Mit dem Trocknen der letzten Tränenspuren war es, als bröckelte damit eine Last von mir ab. Ich atmete tief ein und spürte Frieden, der sich in mir ausbreitete.

»Was passiert heute mit mir, dass ich mich ständig so fühle, als könnte ich mich in alles verwandeln und gerade damit so viel mehr verstehen und erkennen, wie es nicht besser möglich war?« Es war nicht nur die Verwandlung an sich, sondern das Gefühl und die Gedanken, die darauf folgten, die eine Genialität mit sich brachten, dass meine Erlebnisse wohl eher einem Märchen gleichen, als einer wahren Begebenheit.

Langsam spürte ich den Drang nach Bewegung in mir aufsteigen. Andererseits hätte ich mich auch ganz gern hingelegt, doch irgendwas in mir sagte, dass Bewegung jetzt nun genau das richtige für mich ist.

Eine feste Route hatte ich nicht. Als ich von meinem Grundstück auf den Gehweg trat, sah ich einmal links und einmal rechts. Noch hatte ich keine Idee, wo ich langgehen wollte. Es mag damals auch an all den Erlebnissen davor gelegen haben, dass mir gerade egal war wohin, Hauptsache dass …

Ich schloss meine Augen und konzentrierte mich auf das, was ich hörte. Es fuhren ein paar Autos vorbei, die für mich in dem Moment weder eine Rolle spielten noch eine Tendenz für meine Wegrichtung brachten. Es dauerte ein paar Minuten, die mir wie eine Ewigkeit vorkamen. »Was wohl die Menschen dachten, die mich da so stehen haben sehen?« Letztlich war das für mich eher eine Scherzfrage, denn ich hatte schon gelernt und spätestens mit heute durchglüht, dass der Schuss ganz schön nach hinten losgehen kann, wenn man meint, man könnte mit der eigenen Ideenvielfalt erahnen, was in anderen genau vorgeht, was sie denken und meinen. Da ist die Chance für einen Treffer beim Roulette weitaus höher, als beim Erahnen der Gedanken anderer. Wobei dem Treffer beim Roulette ja auch schon ähnliches nachgesagt wird.
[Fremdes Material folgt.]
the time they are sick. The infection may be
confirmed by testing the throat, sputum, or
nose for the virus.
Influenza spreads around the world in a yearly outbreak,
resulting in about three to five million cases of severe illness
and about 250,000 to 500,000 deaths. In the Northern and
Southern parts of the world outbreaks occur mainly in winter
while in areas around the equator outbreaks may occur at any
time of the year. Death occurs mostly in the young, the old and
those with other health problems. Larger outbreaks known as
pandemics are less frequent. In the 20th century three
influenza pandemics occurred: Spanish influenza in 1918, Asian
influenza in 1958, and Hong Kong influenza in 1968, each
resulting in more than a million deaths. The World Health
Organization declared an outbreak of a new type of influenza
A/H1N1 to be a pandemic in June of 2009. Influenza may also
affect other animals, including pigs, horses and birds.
Eine kleine zarte Windböe streichelte mir von rechts durch mein Haar. Da war es also endlich. Ein Zeichen, das mir die Augen öffnete und meinen Weg rechts den Berg hinunter beginnen ließ. Die Sonne stand bereits so tief und da dieser Weg in südwestliche Richtung führte, war ich von den hellen Sonnenstrahlen anfangs so geblendet, dass ich einfach gen Boden blickte, was für Gewöhnlich gar nicht mir entsprach. Ich blickte schon immer gern in die Welt hinein, was den Boden als interessante Ebene an sich in keiner Form schmälern sollte, denn dort gab es ebenso immer wieder allerhand zu entdecken.